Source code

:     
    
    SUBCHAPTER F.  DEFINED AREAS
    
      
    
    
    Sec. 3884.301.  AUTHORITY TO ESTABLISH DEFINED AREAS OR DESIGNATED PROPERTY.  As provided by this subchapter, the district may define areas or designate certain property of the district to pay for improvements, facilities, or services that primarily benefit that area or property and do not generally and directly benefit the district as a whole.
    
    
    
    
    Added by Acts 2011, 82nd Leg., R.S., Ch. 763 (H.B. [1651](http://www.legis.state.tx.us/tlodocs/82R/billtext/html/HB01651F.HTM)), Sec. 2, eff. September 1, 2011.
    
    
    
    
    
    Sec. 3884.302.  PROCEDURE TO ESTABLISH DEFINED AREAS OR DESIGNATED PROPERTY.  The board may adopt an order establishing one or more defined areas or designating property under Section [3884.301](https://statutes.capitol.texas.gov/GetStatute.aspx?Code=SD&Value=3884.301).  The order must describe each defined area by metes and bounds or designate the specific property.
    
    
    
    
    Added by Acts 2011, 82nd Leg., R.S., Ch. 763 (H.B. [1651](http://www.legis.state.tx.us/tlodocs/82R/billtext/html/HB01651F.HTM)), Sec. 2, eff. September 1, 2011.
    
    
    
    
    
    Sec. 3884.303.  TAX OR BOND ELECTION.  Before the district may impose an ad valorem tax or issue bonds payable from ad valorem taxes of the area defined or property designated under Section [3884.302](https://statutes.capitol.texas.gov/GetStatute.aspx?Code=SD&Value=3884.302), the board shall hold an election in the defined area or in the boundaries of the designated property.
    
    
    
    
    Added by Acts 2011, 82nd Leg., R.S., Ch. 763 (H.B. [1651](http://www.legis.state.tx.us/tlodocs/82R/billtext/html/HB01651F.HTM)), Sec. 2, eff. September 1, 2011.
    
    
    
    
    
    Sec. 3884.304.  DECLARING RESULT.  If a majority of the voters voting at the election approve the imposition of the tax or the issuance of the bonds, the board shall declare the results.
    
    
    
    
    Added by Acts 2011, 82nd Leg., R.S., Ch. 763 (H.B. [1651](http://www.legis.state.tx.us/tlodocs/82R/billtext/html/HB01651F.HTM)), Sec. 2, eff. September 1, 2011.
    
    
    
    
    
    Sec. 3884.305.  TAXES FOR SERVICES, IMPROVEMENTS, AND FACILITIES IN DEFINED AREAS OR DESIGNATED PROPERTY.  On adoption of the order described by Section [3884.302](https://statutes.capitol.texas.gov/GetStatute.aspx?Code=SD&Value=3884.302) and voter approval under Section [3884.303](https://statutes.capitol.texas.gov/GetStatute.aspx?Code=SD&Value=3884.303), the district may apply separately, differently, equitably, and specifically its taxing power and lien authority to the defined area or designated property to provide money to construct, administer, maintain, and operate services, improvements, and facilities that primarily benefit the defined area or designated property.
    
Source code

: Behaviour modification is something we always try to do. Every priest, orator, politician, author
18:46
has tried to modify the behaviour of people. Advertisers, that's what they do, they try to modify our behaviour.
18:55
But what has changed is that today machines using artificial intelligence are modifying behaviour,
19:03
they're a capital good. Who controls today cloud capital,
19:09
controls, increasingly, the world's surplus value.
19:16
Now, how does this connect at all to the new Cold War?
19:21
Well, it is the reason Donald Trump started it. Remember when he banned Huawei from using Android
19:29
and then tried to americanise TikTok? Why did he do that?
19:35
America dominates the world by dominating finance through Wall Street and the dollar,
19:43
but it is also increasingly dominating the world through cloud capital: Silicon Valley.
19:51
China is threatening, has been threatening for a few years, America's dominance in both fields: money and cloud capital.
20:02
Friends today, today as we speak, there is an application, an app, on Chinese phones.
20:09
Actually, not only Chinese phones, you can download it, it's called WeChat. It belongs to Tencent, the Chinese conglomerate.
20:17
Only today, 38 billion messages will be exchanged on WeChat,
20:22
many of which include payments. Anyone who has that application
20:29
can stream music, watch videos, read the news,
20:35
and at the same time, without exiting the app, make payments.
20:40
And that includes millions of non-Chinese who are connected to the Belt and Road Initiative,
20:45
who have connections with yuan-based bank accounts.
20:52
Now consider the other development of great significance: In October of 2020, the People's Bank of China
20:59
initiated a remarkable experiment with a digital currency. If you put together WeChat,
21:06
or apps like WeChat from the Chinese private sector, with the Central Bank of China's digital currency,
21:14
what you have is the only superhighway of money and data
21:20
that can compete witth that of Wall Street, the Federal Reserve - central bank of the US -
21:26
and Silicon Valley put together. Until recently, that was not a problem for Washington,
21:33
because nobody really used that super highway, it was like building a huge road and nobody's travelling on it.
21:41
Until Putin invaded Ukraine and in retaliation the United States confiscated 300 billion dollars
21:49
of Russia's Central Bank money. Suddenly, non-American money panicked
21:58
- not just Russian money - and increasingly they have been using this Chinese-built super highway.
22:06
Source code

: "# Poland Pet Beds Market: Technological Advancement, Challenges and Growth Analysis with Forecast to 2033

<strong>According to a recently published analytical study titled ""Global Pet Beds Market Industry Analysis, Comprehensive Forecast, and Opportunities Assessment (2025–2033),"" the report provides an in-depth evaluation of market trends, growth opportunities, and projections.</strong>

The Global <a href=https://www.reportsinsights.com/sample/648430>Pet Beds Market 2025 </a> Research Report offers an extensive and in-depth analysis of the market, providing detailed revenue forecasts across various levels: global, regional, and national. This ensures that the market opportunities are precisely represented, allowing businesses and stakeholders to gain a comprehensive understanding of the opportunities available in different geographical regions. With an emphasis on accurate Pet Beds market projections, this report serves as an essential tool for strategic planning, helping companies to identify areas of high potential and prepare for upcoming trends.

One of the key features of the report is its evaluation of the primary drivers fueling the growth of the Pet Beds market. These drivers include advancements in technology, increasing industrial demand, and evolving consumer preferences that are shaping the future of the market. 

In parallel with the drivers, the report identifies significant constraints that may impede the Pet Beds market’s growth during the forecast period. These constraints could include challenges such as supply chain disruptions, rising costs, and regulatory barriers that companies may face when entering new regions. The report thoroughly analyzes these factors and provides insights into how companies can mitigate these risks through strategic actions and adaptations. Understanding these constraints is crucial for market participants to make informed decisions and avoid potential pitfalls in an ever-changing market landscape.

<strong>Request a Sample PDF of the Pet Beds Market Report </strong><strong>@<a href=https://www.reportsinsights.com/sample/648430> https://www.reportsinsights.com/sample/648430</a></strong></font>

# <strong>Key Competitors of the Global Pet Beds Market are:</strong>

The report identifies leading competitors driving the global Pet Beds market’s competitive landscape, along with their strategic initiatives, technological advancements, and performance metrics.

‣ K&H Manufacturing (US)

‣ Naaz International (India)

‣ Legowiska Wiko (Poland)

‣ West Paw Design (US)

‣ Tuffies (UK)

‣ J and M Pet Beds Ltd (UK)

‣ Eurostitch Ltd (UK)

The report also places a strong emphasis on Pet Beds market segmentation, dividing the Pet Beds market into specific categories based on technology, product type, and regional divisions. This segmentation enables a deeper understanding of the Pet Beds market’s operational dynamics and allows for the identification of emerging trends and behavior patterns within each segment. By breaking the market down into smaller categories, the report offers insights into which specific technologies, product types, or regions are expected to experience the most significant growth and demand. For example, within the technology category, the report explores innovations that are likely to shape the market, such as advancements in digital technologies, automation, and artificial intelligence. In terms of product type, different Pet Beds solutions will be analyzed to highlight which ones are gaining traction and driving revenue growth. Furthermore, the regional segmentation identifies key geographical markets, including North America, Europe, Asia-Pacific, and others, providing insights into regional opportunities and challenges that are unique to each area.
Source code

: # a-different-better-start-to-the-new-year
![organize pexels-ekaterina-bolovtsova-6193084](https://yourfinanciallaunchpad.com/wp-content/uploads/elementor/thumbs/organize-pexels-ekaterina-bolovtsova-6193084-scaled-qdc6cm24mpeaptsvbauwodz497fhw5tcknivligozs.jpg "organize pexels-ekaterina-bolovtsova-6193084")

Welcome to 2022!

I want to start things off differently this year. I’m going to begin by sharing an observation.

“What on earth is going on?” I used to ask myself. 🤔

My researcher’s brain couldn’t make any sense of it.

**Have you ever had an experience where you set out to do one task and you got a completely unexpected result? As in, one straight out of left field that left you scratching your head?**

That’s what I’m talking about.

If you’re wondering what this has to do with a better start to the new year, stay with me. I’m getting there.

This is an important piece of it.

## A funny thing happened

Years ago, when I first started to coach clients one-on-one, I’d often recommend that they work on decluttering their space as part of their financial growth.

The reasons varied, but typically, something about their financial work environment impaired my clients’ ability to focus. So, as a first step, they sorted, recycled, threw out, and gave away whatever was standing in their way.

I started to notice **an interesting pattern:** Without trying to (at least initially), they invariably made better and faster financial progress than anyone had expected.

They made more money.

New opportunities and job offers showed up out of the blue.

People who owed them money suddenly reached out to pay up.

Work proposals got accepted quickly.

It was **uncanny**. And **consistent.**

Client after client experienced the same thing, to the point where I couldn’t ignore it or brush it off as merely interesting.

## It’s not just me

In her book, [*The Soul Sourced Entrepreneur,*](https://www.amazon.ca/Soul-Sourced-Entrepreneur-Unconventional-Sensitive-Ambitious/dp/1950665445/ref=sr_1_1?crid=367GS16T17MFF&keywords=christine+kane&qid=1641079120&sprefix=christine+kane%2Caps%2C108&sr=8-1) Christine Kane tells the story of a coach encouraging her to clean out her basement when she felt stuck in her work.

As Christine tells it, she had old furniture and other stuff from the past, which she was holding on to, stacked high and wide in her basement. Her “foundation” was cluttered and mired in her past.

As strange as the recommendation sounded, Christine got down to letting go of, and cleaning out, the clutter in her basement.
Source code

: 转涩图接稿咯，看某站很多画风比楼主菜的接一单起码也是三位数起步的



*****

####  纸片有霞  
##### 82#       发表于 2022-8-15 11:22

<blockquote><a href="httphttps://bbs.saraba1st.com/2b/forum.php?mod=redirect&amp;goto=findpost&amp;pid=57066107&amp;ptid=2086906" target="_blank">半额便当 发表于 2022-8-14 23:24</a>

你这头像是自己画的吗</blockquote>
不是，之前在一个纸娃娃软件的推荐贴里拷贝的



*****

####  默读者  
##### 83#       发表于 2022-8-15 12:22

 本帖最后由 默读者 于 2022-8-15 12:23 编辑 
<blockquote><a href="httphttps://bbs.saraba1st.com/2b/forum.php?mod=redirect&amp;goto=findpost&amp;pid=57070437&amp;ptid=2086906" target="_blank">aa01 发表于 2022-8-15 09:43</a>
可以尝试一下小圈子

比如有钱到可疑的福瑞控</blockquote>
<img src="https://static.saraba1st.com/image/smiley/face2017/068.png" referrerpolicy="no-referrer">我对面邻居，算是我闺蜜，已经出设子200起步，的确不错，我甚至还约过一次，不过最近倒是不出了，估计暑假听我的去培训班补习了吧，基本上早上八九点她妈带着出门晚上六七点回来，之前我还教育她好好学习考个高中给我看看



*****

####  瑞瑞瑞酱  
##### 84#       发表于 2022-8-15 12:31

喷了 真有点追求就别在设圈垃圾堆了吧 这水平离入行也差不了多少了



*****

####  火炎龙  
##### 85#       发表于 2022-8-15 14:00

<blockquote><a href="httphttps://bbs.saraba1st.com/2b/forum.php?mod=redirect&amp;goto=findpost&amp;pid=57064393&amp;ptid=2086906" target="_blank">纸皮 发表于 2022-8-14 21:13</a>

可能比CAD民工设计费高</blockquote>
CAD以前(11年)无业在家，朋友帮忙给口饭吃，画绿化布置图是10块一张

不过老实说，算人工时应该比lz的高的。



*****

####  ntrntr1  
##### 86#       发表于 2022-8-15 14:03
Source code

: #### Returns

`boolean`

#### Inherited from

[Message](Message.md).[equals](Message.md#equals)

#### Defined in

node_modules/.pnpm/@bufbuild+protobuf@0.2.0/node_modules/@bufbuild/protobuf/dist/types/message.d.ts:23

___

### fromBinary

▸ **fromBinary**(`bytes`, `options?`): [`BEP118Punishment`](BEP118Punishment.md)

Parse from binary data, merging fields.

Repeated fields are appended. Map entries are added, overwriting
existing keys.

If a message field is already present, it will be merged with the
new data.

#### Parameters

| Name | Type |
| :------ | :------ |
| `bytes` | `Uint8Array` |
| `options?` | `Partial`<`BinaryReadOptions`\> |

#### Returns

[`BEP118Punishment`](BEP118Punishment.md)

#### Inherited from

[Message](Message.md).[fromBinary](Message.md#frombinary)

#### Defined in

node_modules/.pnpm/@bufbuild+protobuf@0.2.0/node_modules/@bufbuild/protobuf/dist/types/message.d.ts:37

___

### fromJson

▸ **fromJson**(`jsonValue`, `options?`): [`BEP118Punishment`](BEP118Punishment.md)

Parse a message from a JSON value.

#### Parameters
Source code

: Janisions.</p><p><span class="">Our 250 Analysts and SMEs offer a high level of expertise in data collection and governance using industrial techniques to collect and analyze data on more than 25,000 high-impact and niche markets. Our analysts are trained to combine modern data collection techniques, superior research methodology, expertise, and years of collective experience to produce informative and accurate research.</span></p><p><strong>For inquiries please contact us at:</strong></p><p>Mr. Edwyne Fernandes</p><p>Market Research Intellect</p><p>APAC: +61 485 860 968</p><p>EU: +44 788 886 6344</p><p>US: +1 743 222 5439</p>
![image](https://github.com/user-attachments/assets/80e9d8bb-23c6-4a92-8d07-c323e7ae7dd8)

* TASK STATEMENT
What lines above contain the word "fromBinary"? Please copy each one.

* OUTPUT BELOW
### fromBinary
▸ **fromBinary**(`bytes`, `options?`): [`BEP118Punishment`](BEP118Punishment.md)
[Message](Message.md).[fromBinary](Message.md#frombinary)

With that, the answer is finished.